Reply content:
First, at least there is no need to read the entire file into memory first. In PHP, for example, if someone MD5 (file_get_contents (big_file_name)) it is really inappropriate.
Because MD5 is calculated as a chunk for each of the bits. So you can read a portion of the content (at least the number of bits, more appropriate is st_blksize), do those chunk part of the calculation, then read off a portion of the content to continue the calculation. MD5 algorithm itself is chunked, and many other similar algorithms such as SHA-1 is also, so you can support streaming computing, read a piece of a piece, and finally one time to generate a full hash, no memory explosion possible.

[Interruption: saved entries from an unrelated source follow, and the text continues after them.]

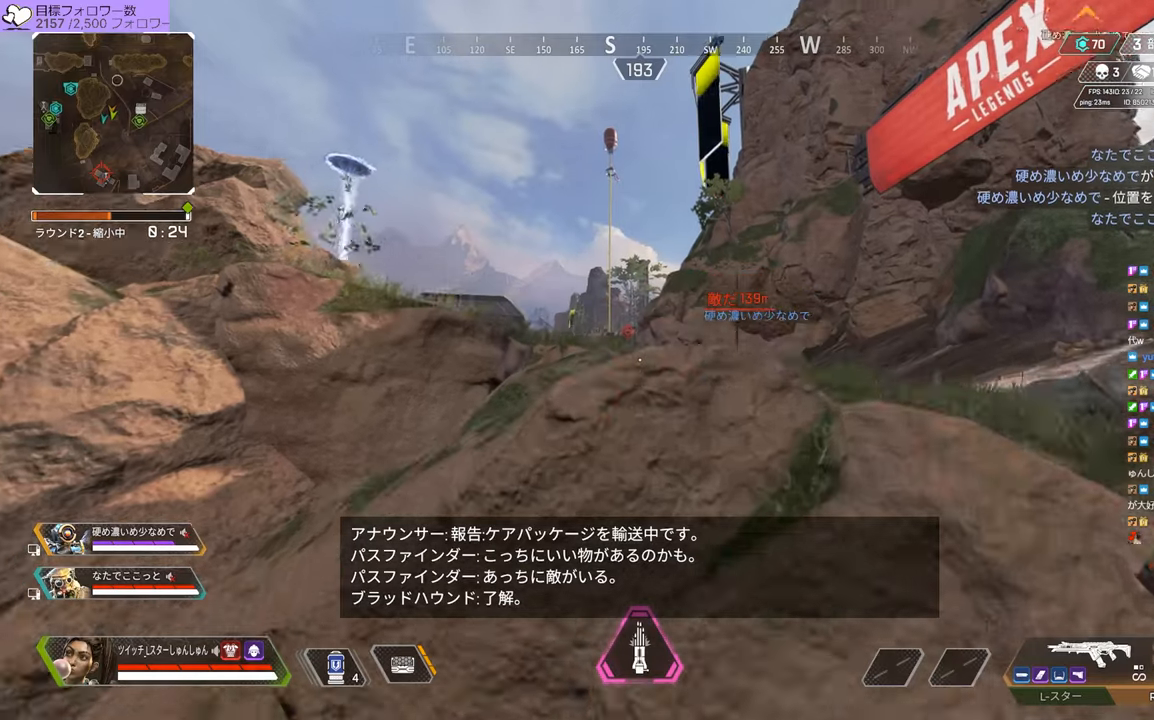
{"buttons": [], "left_stick": "up-left", "right_stick": "center", "events": [[33, "TRIANGLE", "up"], [33, "left_stick", "up-left"]]}
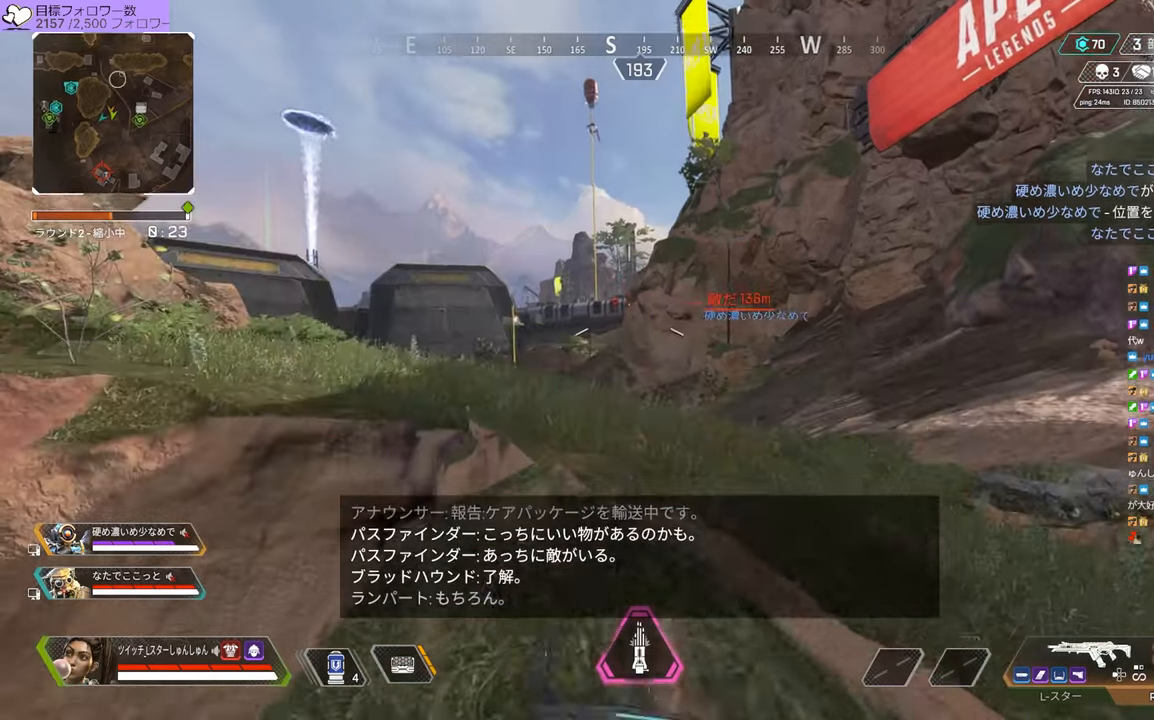
{"buttons": ["L1", "L2"], "left_stick": "up-left", "right_stick": "center", "events": [[250, "L2", "down"], [383, "L1", "down"]]}
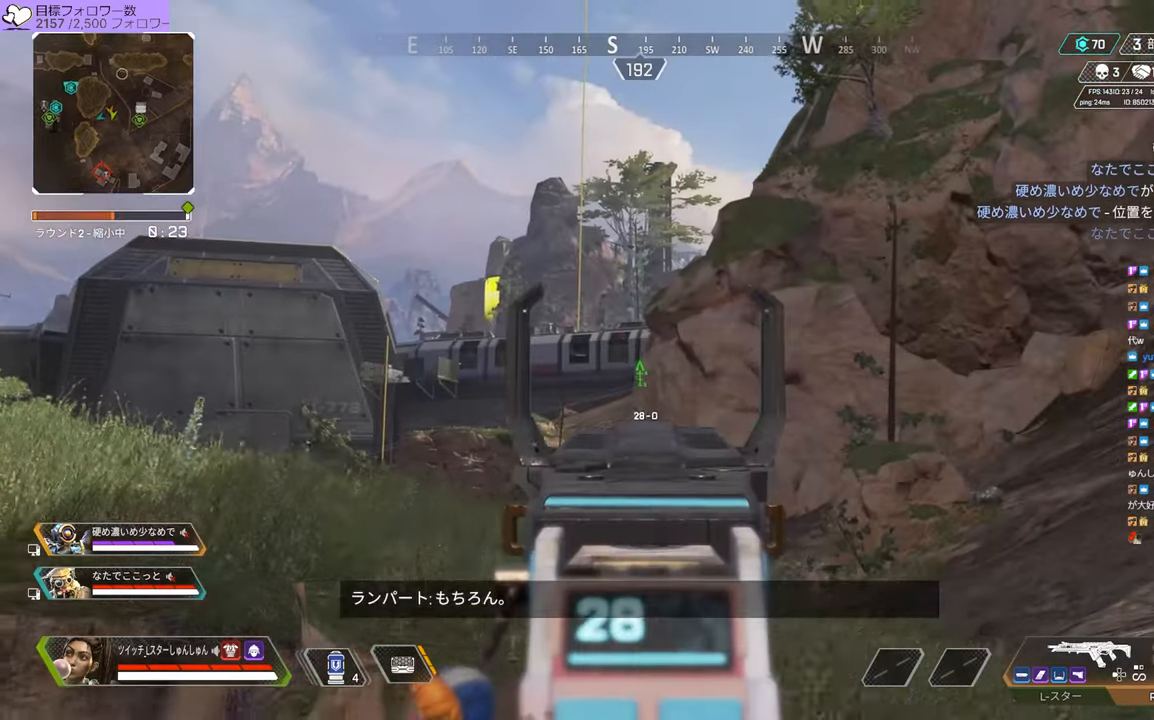
{"buttons": [], "left_stick": "down-right", "right_stick": "center", "events": [[183, "L1", "up"], [183, "L2", "up"], [183, "R3", "down"], [183, "left_stick", "up-right"], [233, "R3", "up"], [383, "left_stick", "down-right"]]}
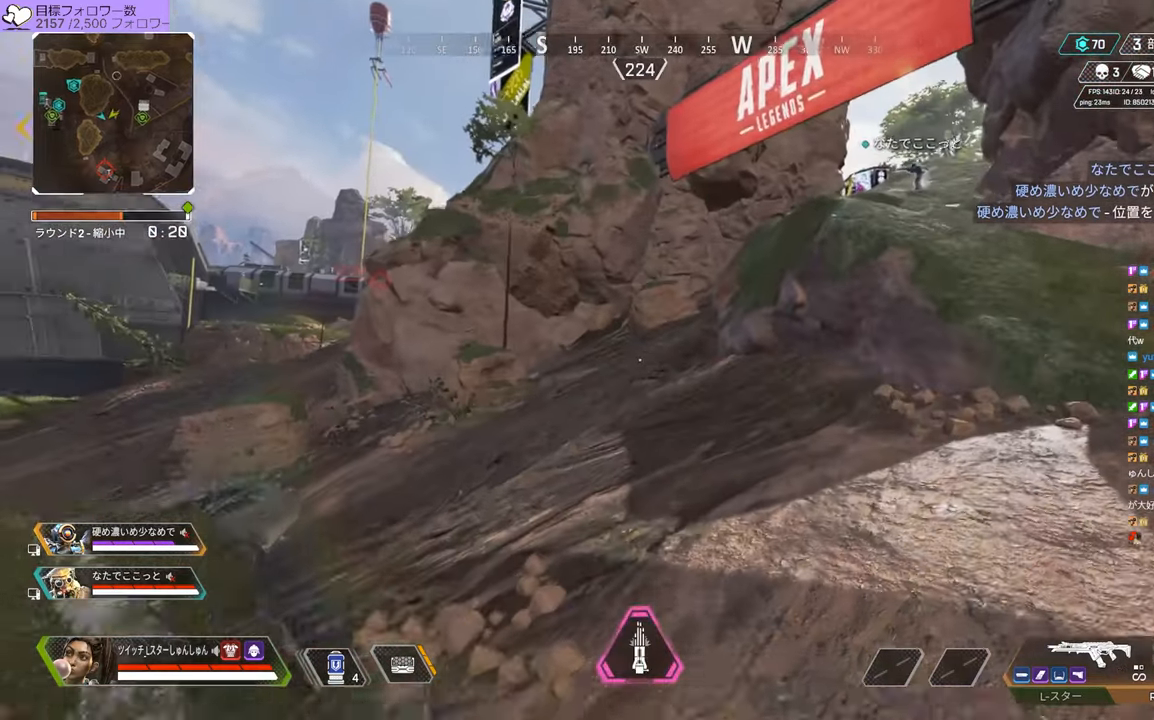
{"buttons": [], "left_stick": "right", "right_stick": "center", "events": [[133, "right_stick", "left"], [417, "right_stick", "center"], [500, "left_stick", "right"]]}
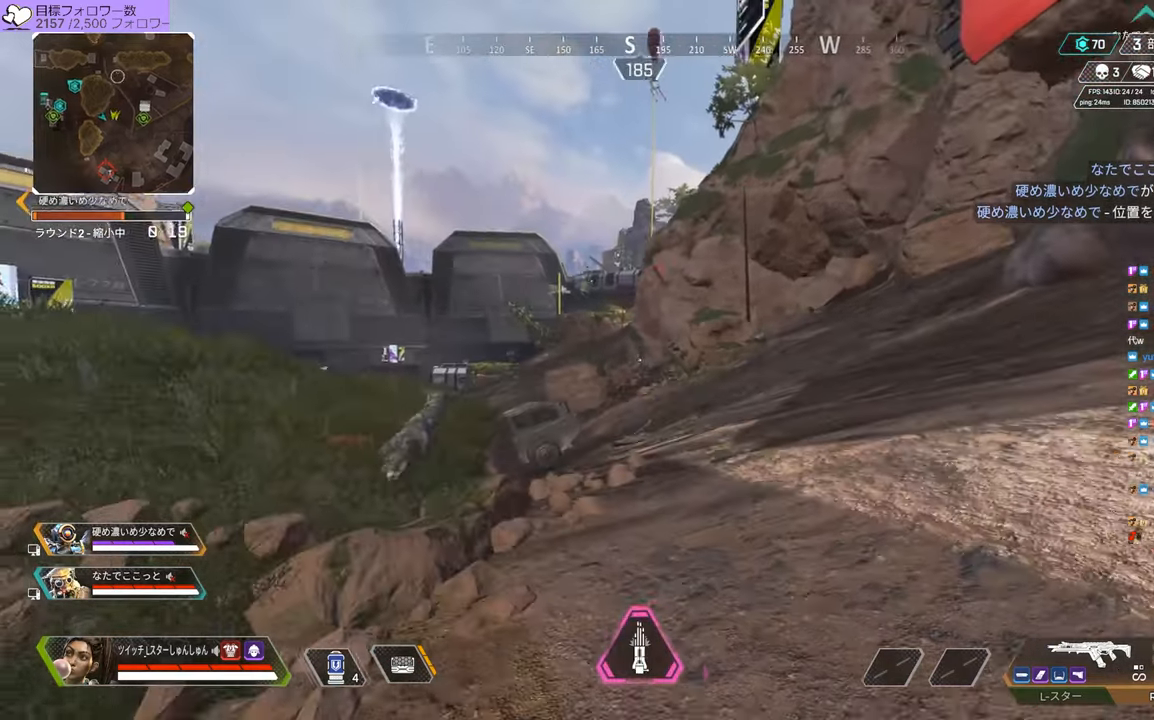
{"buttons": [], "left_stick": "up-right", "right_stick": "center", "events": [[17, "right_stick", "right"], [100, "left_stick", "up-right"], [450, "right_stick", "center"]]}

Most languages will provide streaming HashAlgorithm APIs, PHP also provides md5_file, and check the documentation to see if it is streaming inside. My previous practice is to take 100m 1m as MD5. Then the whole is MD5 once more. The feeling is also quite cute. Time spent a lot, not yet collide. First of all, MD5 is a standard, providing a ready-made algorithm (the canonical name is the MD5 algorithm. RFC 1321 the MD5 message-digest algorithm), we only need to translate into C, Java, Python, JS and other code.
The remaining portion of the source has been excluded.